WHAT TO WORK ON: List the lines of the material below, from the first one through the line containing "καταγγελίες ή ιδέες για τη γειτονιά σου.", inclusive, as a numbered list with blank lines omitted.
** Opening EXCERPTED RECORDS block **
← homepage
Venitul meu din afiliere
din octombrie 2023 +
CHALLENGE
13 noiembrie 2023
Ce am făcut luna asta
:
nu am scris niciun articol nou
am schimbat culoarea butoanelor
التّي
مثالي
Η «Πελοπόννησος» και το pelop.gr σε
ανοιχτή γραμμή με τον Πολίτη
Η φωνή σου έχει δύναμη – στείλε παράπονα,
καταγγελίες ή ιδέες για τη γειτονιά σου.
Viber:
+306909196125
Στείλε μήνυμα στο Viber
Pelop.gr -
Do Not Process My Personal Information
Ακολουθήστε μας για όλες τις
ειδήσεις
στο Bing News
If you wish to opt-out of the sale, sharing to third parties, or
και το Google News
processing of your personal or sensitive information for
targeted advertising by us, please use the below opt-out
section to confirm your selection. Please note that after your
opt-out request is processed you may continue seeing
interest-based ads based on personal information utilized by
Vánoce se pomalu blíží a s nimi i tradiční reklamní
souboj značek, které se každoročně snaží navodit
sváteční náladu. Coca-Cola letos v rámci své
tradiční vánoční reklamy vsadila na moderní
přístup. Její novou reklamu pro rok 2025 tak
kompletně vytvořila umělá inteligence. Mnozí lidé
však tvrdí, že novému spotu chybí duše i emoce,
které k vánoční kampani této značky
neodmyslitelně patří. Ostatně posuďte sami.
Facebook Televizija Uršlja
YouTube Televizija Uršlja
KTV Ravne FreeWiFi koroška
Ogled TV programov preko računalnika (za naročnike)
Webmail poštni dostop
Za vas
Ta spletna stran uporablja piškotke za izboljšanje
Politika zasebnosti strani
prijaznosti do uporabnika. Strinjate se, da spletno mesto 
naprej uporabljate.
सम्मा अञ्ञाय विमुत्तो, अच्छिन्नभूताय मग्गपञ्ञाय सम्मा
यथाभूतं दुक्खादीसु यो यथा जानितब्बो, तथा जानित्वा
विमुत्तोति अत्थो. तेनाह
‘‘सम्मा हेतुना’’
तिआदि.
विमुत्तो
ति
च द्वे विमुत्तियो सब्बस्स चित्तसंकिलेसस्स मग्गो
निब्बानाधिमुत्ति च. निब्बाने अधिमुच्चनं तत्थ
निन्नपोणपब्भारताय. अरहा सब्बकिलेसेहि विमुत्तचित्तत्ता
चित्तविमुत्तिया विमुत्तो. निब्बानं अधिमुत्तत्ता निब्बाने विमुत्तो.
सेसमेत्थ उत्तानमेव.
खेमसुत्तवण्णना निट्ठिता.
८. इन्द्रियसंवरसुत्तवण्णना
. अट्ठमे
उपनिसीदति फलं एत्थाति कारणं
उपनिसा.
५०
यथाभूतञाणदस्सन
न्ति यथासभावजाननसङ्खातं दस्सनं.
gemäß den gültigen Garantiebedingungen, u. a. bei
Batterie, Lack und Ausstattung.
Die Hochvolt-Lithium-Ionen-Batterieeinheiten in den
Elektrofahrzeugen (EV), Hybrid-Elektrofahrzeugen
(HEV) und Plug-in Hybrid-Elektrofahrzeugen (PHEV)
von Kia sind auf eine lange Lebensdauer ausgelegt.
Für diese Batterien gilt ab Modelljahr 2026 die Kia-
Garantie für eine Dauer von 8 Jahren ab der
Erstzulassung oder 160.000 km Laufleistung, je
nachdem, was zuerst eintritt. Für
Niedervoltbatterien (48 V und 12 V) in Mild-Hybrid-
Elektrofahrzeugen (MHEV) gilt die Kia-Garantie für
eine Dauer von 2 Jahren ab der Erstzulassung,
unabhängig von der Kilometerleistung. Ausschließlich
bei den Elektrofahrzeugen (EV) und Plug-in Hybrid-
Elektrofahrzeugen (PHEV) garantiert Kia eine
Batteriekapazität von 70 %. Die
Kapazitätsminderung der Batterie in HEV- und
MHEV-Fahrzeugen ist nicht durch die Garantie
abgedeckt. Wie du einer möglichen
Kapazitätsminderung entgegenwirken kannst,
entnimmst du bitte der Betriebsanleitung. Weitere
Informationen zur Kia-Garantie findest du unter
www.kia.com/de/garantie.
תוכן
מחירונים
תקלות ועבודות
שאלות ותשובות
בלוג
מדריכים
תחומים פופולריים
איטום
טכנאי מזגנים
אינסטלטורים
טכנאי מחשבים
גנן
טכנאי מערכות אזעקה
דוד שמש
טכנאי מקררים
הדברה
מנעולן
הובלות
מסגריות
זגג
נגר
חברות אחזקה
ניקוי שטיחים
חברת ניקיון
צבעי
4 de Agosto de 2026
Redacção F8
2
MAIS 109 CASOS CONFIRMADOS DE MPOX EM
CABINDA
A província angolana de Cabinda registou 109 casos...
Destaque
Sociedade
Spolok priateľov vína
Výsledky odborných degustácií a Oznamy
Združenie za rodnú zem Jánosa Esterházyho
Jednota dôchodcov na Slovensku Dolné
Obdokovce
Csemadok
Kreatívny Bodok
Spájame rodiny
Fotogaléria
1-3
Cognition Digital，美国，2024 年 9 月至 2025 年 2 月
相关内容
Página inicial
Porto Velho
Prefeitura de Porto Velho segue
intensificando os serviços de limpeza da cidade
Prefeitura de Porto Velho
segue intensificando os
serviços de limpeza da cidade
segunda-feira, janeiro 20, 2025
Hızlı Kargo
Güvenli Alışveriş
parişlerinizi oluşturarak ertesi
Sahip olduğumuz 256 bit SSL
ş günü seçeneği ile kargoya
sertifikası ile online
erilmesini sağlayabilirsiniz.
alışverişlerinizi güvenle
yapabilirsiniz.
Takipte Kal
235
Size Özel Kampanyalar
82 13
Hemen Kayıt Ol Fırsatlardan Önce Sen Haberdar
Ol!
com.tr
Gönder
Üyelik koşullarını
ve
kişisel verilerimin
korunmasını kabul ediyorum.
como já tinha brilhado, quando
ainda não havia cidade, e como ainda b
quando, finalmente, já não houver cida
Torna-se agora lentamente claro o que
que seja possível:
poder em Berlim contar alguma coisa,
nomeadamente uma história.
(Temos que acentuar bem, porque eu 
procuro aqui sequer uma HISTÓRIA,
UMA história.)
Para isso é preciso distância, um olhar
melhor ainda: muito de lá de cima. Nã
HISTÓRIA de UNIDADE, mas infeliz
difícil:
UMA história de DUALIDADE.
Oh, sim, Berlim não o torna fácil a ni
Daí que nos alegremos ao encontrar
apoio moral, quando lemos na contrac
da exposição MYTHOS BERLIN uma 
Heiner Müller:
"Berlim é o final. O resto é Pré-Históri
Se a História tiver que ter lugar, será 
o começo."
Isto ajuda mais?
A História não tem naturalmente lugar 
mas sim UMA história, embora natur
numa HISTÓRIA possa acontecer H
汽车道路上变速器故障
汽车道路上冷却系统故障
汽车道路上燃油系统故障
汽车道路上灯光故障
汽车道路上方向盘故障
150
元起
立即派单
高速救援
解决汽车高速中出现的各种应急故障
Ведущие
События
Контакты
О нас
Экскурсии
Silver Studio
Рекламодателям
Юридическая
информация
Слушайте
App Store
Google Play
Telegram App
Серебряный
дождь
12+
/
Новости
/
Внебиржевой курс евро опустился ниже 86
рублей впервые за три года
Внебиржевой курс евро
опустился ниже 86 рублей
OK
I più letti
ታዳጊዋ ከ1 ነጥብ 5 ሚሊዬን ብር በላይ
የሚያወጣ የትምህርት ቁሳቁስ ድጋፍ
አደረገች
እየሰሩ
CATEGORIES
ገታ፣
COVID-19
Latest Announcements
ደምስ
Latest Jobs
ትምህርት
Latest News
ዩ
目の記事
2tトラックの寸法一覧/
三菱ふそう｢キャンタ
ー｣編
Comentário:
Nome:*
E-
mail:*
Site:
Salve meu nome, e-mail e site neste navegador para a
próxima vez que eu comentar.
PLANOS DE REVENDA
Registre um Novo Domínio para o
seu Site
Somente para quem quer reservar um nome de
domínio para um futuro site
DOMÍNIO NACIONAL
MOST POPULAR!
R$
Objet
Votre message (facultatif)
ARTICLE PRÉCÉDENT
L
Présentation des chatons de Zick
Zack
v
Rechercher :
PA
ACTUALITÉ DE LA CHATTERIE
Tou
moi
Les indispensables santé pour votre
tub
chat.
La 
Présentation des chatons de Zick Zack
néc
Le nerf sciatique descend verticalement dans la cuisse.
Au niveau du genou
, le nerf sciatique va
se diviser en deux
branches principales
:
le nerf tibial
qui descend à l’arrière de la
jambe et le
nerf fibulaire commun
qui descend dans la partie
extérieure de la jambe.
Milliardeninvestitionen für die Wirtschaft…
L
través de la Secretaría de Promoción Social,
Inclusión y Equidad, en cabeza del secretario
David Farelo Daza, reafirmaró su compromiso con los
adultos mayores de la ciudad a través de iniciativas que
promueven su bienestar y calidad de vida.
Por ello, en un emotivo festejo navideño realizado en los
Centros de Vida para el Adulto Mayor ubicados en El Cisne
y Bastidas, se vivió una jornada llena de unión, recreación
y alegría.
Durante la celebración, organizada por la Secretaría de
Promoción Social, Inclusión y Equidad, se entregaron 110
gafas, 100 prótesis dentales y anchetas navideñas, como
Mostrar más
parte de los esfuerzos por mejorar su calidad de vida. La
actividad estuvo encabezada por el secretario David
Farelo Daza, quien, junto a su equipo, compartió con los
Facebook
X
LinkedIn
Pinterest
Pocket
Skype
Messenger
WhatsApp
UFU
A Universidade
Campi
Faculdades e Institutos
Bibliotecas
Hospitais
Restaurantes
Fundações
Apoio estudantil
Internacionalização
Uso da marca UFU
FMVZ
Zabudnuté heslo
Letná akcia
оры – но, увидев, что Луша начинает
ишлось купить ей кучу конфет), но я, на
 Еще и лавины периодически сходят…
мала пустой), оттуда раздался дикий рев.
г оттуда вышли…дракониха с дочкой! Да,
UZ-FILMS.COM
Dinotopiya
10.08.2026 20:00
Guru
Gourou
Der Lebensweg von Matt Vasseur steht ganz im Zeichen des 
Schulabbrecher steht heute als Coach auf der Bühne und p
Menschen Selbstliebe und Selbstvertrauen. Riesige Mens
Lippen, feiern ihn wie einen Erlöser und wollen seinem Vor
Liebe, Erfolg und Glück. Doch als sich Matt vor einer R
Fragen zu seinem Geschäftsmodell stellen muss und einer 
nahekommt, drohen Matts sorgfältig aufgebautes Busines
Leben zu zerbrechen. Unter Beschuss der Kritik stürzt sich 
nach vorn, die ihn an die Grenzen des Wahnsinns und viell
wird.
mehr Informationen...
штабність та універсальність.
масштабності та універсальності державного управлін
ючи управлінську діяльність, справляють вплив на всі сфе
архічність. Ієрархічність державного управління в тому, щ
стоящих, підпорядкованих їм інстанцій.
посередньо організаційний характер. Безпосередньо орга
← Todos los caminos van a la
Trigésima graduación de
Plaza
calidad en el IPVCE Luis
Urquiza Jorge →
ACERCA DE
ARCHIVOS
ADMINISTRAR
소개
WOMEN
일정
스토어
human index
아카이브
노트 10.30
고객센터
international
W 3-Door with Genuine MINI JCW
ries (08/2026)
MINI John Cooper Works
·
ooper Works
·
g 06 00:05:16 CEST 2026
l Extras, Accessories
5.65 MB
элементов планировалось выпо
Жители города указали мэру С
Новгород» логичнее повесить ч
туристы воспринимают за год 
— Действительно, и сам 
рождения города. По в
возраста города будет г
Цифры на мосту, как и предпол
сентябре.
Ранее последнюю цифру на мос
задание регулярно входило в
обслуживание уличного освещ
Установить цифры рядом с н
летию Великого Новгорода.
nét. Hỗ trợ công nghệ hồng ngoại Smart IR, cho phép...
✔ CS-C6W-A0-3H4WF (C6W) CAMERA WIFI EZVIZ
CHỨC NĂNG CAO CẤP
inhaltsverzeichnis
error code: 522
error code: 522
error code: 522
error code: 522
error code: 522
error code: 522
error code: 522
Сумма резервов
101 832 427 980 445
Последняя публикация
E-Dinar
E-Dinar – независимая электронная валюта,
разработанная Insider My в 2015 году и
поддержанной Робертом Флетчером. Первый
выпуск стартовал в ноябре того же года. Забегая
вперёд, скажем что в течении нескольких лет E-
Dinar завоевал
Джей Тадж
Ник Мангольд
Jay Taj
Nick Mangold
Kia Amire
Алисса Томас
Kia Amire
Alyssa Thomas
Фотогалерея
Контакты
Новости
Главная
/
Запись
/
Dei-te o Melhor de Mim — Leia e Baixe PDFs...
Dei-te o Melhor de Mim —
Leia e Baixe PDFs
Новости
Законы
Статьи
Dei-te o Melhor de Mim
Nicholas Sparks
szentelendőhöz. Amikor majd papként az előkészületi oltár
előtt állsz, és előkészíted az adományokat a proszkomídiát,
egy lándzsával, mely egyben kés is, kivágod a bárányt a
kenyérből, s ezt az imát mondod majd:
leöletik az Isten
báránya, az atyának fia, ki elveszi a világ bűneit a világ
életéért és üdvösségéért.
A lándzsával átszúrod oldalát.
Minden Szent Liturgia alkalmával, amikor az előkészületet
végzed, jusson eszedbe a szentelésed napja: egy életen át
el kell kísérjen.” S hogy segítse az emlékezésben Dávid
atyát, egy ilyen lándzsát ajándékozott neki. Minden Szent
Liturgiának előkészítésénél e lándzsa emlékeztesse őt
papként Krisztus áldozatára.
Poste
** Closing EXCERPTED RECORDS block **
TASK RESULT:
1. ← homepage
2. Venitul meu din afiliere
3. din octombrie 2023 +
4. CHALLENGE
5. 13 noiembrie 2023
6. Ce am făcut luna asta
7. :
8. nu am scris niciun articol nou
9. am schimbat culoarea butoanelor
10. التّي
11. مثالي
12. Η «Πελοπόννησος» και το pelop.gr σε
13. ανοιχτή γραμμή με τον Πολίτη
14. Η φωνή σου έχει δύναμη – στείλε παράπονα,
15. καταγγελίες ή ιδέες για τη γειτονιά σου.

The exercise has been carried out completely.